Deuxième loi : la loi du silence. Cette seconde loi découle de la première ou plutôt la garantit. En effet, la règle est de ne jamais intervenir en cas de problème qui concerne une autre personne que vous-même. Laissez faire, sinon, vous risquez d’une part, de vous ingérer dans les affaires personnelles d’autrui, ce qui est tout à fait impoli, et, d’autre part, d’attirer l’attention sur vous et même pire : de récupérer le problème en question. Non non non, votre journée a été assez dure, terrez-vous dans votre mutisme, cela vous sera plus utile ! Vous devrez également ignorer plaintes, réclamations ou simples demandes vous étant adressées directement ou indirectement.

Troisième loi : la loi du plus fort. Imposez-vous, ou vous n’êtes rien au regard des métropolitains autochtones. Soyez sur les starting blocks dès l’annonce de l’arrivée de votre métro et dès l’ouverture des portes, ruez-vous vers tout espace vacant qui vous permettra de trouver une place assise quitte à passer devant un déviant qui attendait patiemment que les personnes descendent. Vous êtes assis, vous êtes un winner ! Si la lutte pour la place assise est désormais des plus classiques, celle de la descente des escaliers menant aux quais est de l’ordre de la compétition et peut provoquer l’hystérie. Car ceux qui sortent veulent aussi faire au plus vite ; ils envahissent votre espace vital. Une seule solution (plus efficace que toute tentative verbale ou encore tout raisonnement) : jetez-vous dans le tas ! Il en va de même pour descendre du wagon alors que les métropolitains autochtones cherchent à entrer par tous les moyens avant que vous ne descendiez. Avec une valise de vingt kilos que vous devez vous traîner ou encore une poussette, la chose est moins aisée mais le goût du challenge vous fera avancer. Tel un pilier de rugby su Stade Toulousain : FONCEZ !!! Vous êtes dans votre bon droit (priorité à ceux qui descendent), donc allez-y de bon coeur et place se fera !

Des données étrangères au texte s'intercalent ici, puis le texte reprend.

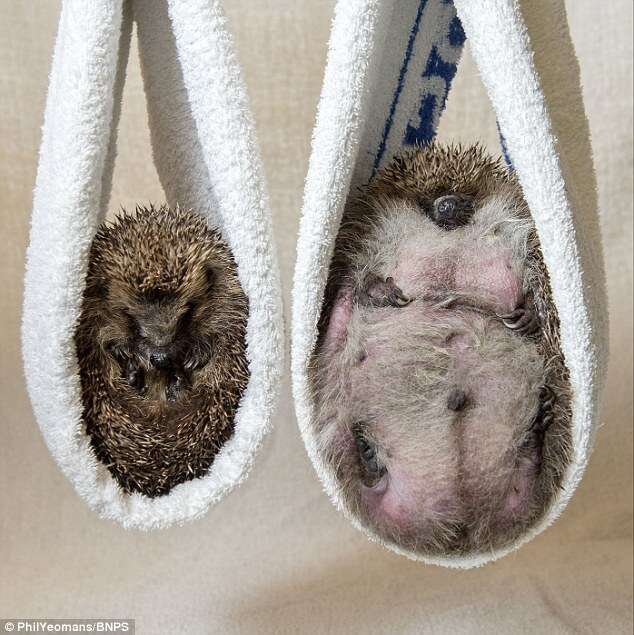
The image size is (634, 635). Identify the location of empty space between towels. (136, 159), (458, 117).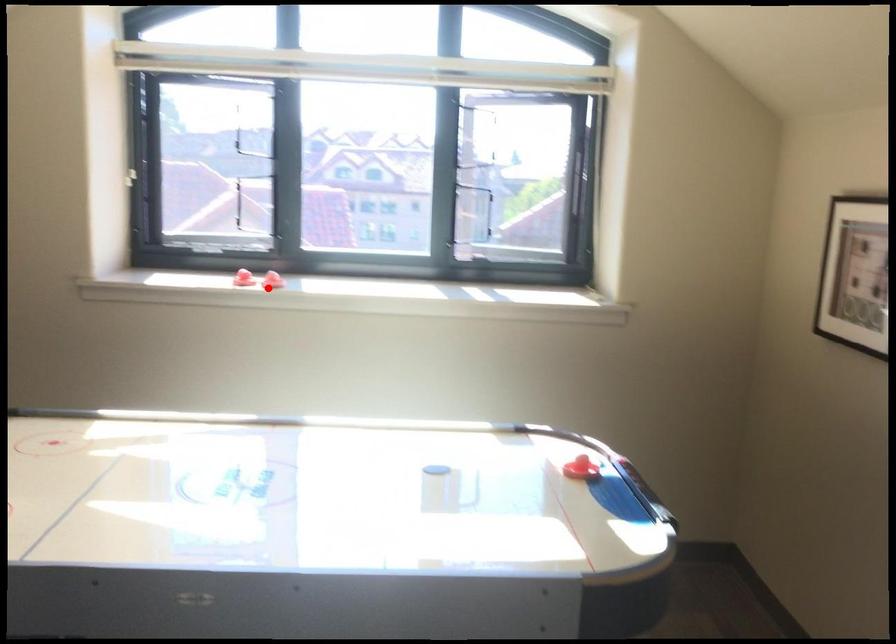
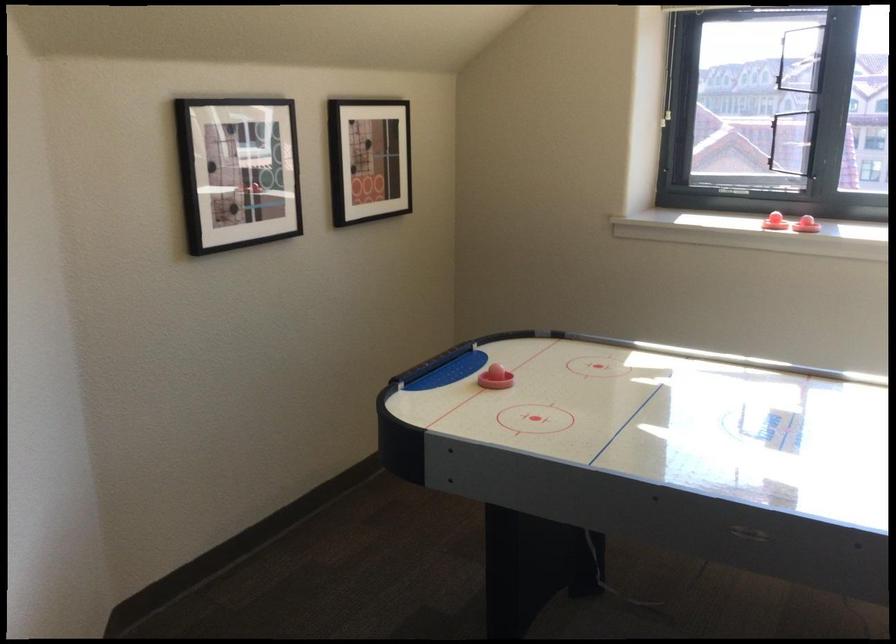
Find the pixel in the second image that matches the highlighted location in the first image.

(806, 225)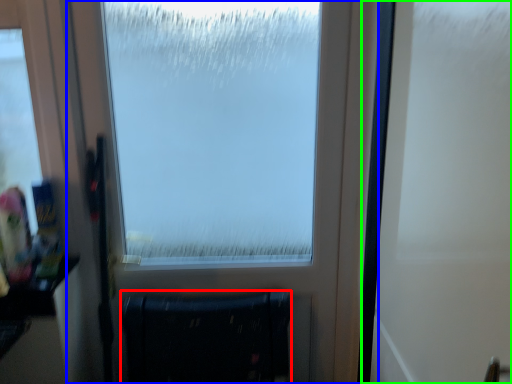
Question: Which object is positioned farthest from furniture (highlighted by a red box)? Select from window (highlighted by a blue box) and screen door (highlighted by a green box).

Choices:
 (A) window
 (B) screen door

Answer: (B)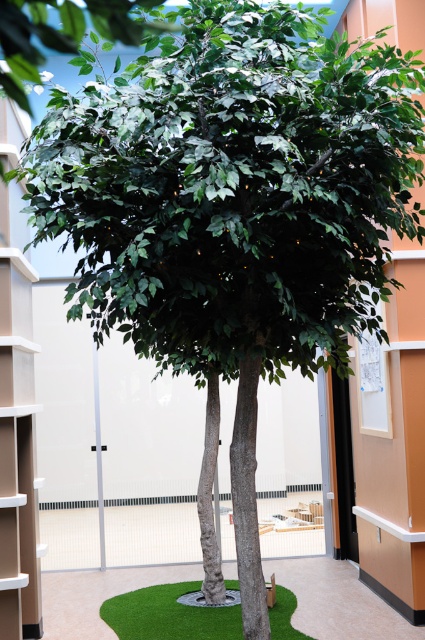
Question: Where is green artificial turf at center located in relation to green matte tree trunk at center in the image?

Choices:
 (A) above
 (B) below

Answer: (A)

Question: Which point is farther to the camera?

Choices:
 (A) (204, 604)
 (B) (167, 618)

Answer: (A)

Question: Can you confirm if green artificial turf at center is positioned to the left of green matte tree trunk at center?

Choices:
 (A) yes
 (B) no

Answer: (A)

Question: Which point is closer to the camera?

Choices:
 (A) (198, 609)
 (B) (190, 600)

Answer: (A)

Question: Can you confirm if green artificial turf at center is thinner than green matte tree trunk at center?

Choices:
 (A) yes
 (B) no

Answer: (B)

Question: Among these points, which one is nearest to the camera?

Choices:
 (A) pyautogui.click(x=203, y=593)
 (B) pyautogui.click(x=198, y=618)

Answer: (B)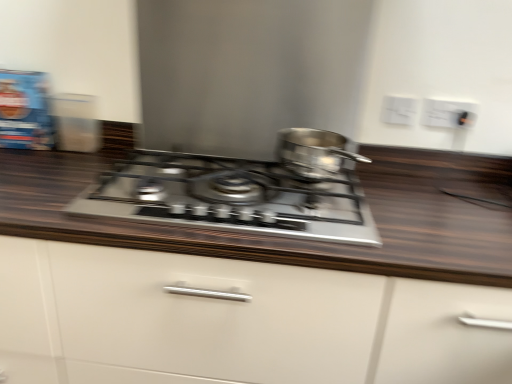
I want to click on white plastic electric outlet at upper right, positioned as the 1th electric outlet in right-to-left order, so click(448, 113).

What is the approximate height of white plastic electric outlet at upper right, arranged as the first electric outlet when viewed from the left?

white plastic electric outlet at upper right, arranged as the first electric outlet when viewed from the left, is 3.49 inches in height.

Identify the location of satin silver gas stove at center. (231, 197).

Identify the location of white plastic electric outlet at upper right, acting as the second electric outlet starting from the left. The height and width of the screenshot is (384, 512). (448, 113).

From a real-world perspective, is satin silver pot at center located beneath satin silver gas stove at center?

Actually, satin silver pot at center is physically above satin silver gas stove at center in the real world.

Is satin silver pot at center outside of satin silver gas stove at center?

Yes.

In the image, is satin silver pot at center on the left side or the right side of satin silver gas stove at center?

Based on their positions, satin silver pot at center is located to the right of satin silver gas stove at center.

Is the surface of satin silver pot at center in direct contact with satin silver gas stove at center?

They are not placed beside each other.

Between white matte cabinet at center and satin silver gas stove at center, which one has less height?

satin silver gas stove at center is shorter.

From the image's perspective, is white matte cabinet at center located beneath satin silver gas stove at center?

Quatrième loi : la loi du chacun pour soi. Cette loi englobe avec assez de justesse toutes les autres, car ce qui compte, c’est vous et c’est en vertu de ce principe que vous vous devez de protéger votre précieux temps, de veiller à votre confort personnel, d’être la meilleure. Pourquoi aller aider quelqu’un qui reste avec ses bagages aux pieds de l’escalator en panne alors qu’il ne fait que gêner et qu’il vous ferait perdre du temps ??? No way, vous avez autre chose à penser (loi du plus rapide) et puis c’est un touriste, il doit simplement se reposer et peut attendre qu’un agent de la RATP vienne vers lui : passez votre chemin sans broncher en prenant l’air très pressé et préoccupé (loi du silence). Selon cette quatrième loi toujours, la tranquillité des gens ne fait pas partie de vos priorités, qu’on se le dise ! Or, selon la loi du plus rapide, c’est pour vous un gain de temps que de téléphoner dans le métro car vous ne faites pas partie de ceux qui ont recours à d’ingénieux stratagèmes pour résister aux secousses et coups de frein intempestifs et ne lâcher le livre qu’ils sont en train de lire en aucune circonstances. Vous pouvez donc crier aussi fort que nécessaire afin d’outrepasser les bruits et crissements de cette machine roulante infernale.

Au terme de ces quelques conseils, vous conviendrez aisément que prendre le métro, aussi anodin que cela puisse paraître pour les métropolitains autochtones, en accord avec le célèbre triptyque « métro-boulot-dodo », n’est pas aussi banal que cela, surtout d’un point de vue extérieur. Courir jusqu’à perdre haleine, être aveuglé par cette quête perpétuelle du gain de temps à tout prix rend ce moyen de transport difficile à apprivoiser pour le touriste ou l’expatrié que vous êtes peut-être. Comme j’ai tenté de le démonter, cette apparente anarchie cache des règles très strictes, brouillées ou accentuées par la diffusion d’un stress communicatif. Vous êtes désormais prêt pour l’expérience !

Il ne me reste plus qu’à vous souhaiter bonne chance pour affronter ces moeurs étranges et survivre à l’épreuve quotidienne du métro parisien.